Classificação: ***
Ama-San é um filme japonês português. Sim, Cláudia Varejão ficou fascinada por estas mulheres japonesas pescadoras e fez-se literalmente à estrada para captar essa realidade no litoral japonês. O resultado tem encantado públicos em festivais em todo o mundo. Piscámos-lhe o olho em Istambul, depois confirmámos a sua presença na programação de Karlovy Vary e, finalmente, no DocLisboa, onde este documentário viria a ganhar a secção competitiva nacional.
Este é um filme sobre ritos e rituais, sobre a tradição ancestral da pesca artesanal do marisco e sobre todos os preparativos que antecedem esta atividade milenar praticada por mulheres que já ultrapassaram a meia idade e, em muitos casos, percebemos que são mesmo idosas. As mesmas que veremos depois a tratar dos netos e a cantar karaoke. Mas já lá vamos.
Uma das cenas mais belas de Ama-San mostra o extremo cuidado com que uma Ama (literalmente, mulher do mar) vai dobrando sobre a cabeça o lenço creme que lhe cobre o cabelo. As dobras, os laços, a forma precisa como este elemento é colocado. As outras mulheres vão ajudando para que o resultado final seja perfeito.
Afinal de contas, estamos no Japão, mais precisamente na península de Ise, onde estas Ama-San vão mantendo vivo o mergulho em apeneia para pescar moluscos diversos. A portuense Cláudia Varejão observou de perto esta atividade compondo este belo registo documental, complementado por um levantamento fotográfico e etnográfico complicado num livro de edição limitada. O resultado é Ama-San. Tem de se ver.
De alguma forma, este registo faz-nos recordar um outro filme belíssimo sobre a atividade marinha, Rabo de Peixe, de Joaquim Pinto, ou até, se quisermos, a atividade replicada em É o Amor, de João Canijo. Mas não estamos bem aí. Até porque isto é o Japão, o que nos empurra para um cenário e cultura diferentes. Algo que a câmara de Cláudia Varejão soube aproveitar em seu benefício. Ajuda-a o facto de ser fotógrafa e de saber explorar os espaços com a devida distância, mas não sem captar de forma coerente a vida destas mulheres.
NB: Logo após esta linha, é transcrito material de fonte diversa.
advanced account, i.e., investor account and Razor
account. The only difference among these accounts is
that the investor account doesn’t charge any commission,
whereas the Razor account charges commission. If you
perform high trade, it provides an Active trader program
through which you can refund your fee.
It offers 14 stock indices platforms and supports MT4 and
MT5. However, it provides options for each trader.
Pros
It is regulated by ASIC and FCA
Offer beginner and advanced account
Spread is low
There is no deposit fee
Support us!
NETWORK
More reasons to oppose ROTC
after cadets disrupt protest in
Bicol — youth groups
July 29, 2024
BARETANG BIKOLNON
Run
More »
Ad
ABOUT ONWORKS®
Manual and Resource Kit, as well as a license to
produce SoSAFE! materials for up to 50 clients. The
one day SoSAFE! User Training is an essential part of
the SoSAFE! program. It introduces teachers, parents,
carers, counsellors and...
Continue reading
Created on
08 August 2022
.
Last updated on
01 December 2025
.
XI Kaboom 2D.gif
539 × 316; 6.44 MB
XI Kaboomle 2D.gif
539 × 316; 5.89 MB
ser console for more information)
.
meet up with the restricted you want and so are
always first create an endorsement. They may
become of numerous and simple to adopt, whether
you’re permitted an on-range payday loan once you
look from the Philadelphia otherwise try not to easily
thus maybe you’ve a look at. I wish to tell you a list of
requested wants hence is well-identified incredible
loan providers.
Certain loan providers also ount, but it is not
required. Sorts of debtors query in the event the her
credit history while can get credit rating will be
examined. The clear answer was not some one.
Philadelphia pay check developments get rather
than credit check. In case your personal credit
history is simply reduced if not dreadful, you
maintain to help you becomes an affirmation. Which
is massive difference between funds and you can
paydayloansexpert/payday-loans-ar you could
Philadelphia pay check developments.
Dir-se-ia com um respeito semelhante à câmara de Ozu. É o amanhar do pescado, o trato doméstico com os mais novos, o cuidado com as refeições, bem como o divertimento sereno a cantar karaoke, como que a evocar os antepassados. E há ainda as belas imagens subaquáticas. Na verdade, quanto mais vemos (ou mergulhamos) mais pequenos tesouros vamos encontrando neste muito belo filme português japonês. Em que as sereias também cantam karaoke.